In 1934, he was secretary of the University of Pennsylvania's Architectural Alumni Association. From 1936 to 1938, he was president of the Pennsylvania Association of Architects. In 1940, he was appointed by the governor to the Pennsylvania State Board of Examiners for Architects, a position he retained until 1950. He also was a United States delegate to the International Union of Architects and was elected an honorary member of both the Royal Architectural Institute of Canada and Royal Institute of British Architects.

He was a member the Committee of the President's People Program and the Committee on Economic Policy for the United States Chamber of Commerce. He also served on the United States Atomic Energy Commission's advisory board on contract appeals and the United States General Works Administration's Public Works Advisory Committee.

== Honors ==

- Kemper Award from the American Institute of Architects
- Gold Metal from the Philadelphia Chapter of the American Institute of Architects
- Special Citation from the American Institute of Architects
- F. Stuart Patrick Memorial Award from the Building Research Institute in 1961
- Citation from the Housing and Home Finance Agency and United States Atomic Energy Commission
- The Edmund Randolph Purves papers are housed at the Library of Congress
- The Edmund R. Purves Memorial Lecture is hosted annually by the American Institute of Architects as "the intellectual high point" of the AIA year

== Personal ==
He married Mary Carroll Spencer of Haverford, Pennsylvania on December 11, 1926. They had two sons, Edmund Spencer Purves and Alan Carroll Purves. After getting married, they lived at Kennerly Farm in Media, Pennsylvania. After he took the position with AIA, they lived at 1524 30th Street N.W. in Washington, D.C.

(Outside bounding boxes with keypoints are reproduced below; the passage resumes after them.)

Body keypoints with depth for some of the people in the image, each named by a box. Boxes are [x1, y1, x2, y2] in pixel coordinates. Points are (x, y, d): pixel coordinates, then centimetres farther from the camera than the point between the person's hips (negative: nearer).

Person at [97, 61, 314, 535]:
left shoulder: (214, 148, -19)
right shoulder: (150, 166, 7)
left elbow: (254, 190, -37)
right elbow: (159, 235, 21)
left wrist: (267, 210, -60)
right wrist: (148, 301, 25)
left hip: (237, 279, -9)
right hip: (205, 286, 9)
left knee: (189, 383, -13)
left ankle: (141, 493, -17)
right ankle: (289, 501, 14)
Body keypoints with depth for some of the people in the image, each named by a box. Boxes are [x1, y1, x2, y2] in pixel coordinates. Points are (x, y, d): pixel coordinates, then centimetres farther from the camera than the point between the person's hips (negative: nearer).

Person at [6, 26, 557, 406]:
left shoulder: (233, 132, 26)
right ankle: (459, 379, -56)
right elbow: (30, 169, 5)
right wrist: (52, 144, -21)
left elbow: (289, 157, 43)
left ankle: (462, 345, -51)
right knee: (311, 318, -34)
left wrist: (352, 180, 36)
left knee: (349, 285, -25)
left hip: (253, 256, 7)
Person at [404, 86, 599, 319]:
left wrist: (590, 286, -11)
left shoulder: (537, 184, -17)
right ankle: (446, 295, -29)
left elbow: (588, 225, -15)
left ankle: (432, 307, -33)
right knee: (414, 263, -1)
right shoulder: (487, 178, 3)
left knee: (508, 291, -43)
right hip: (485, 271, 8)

He was a member of the Century Association, the Cosmos Club, the Philadelphia Club, the Rotary Club, the Literary Club of Washington, D.C., and the St. Anthony Club of New York. He served on the boards of the Pennsylvania Institute for the Instruction of the Blind from 1935-1943 and the Northwest Settlement House in Washington, D.C. He was the Philadelphia chairman of the American Field Service. He also attended St. John's Church in Georgetown.

In 1964, he died at Washington Hospital Center in Washington, D.C. at the age of 66 after a long illness.